(Exercise brief)
Retype each line below precisely.

··· Given records ···

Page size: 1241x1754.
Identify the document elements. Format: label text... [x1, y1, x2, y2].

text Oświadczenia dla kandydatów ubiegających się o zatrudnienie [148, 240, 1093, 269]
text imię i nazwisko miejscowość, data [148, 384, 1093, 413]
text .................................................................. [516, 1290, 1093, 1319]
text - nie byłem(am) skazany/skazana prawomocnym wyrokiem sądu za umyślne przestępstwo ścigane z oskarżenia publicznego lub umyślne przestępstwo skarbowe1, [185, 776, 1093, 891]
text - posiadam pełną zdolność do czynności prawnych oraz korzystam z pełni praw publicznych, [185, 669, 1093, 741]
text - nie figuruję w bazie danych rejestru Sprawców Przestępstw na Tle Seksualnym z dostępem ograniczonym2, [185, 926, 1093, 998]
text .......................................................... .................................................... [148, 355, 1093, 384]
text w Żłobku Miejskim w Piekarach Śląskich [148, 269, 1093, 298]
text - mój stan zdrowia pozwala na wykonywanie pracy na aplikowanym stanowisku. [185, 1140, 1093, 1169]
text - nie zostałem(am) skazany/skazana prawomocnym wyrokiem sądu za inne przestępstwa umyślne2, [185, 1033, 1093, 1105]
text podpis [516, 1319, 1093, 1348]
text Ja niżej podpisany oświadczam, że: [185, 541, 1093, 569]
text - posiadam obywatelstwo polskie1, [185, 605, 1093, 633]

···

(Response area)
Page size: 1241x1754.
Identify the document elements. Format: label text... [x1, y1, x2, y2].

text Oświadczenia dla kandydatów ubiegających się o zatrudnienie [148, 240, 1093, 269]
text imię i nazwisko miejscowość, data [148, 384, 1093, 413]
text .................................................................. [516, 1290, 1093, 1319]
text - nie byłem(am) skazany/skazana prawomocnym wyrokiem sądu za umyślne przestępstwo ścigane z oskarżenia publicznego lub umyślne przestępstwo skarbowe1, [185, 776, 1093, 891]
text - posiadam pełną zdolność do czynności prawnych oraz korzystam z pełni praw publicznych, [185, 669, 1093, 741]
text - nie figuruję w bazie danych rejestru Sprawców Przestępstw na Tle Seksualnym z dostępem ograniczonym2, [185, 926, 1093, 998]
text .......................................................... .................................................... [148, 355, 1093, 384]
text w Żłobku Miejskim w Piekarach Śląskich [148, 269, 1093, 298]
text - mój stan zdrowia pozwala na wykonywanie pracy na aplikowanym stanowisku. [185, 1140, 1093, 1169]
text - nie zostałem(am) skazany/skazana prawomocnym wyrokiem sądu za inne przestępstwa umyślne2, [185, 1033, 1093, 1105]
text podpis [516, 1319, 1093, 1348]
text Ja niżej podpisany oświadczam, że: [185, 541, 1093, 569]
text - posiadam obywatelstwo polskie1, [185, 605, 1093, 633]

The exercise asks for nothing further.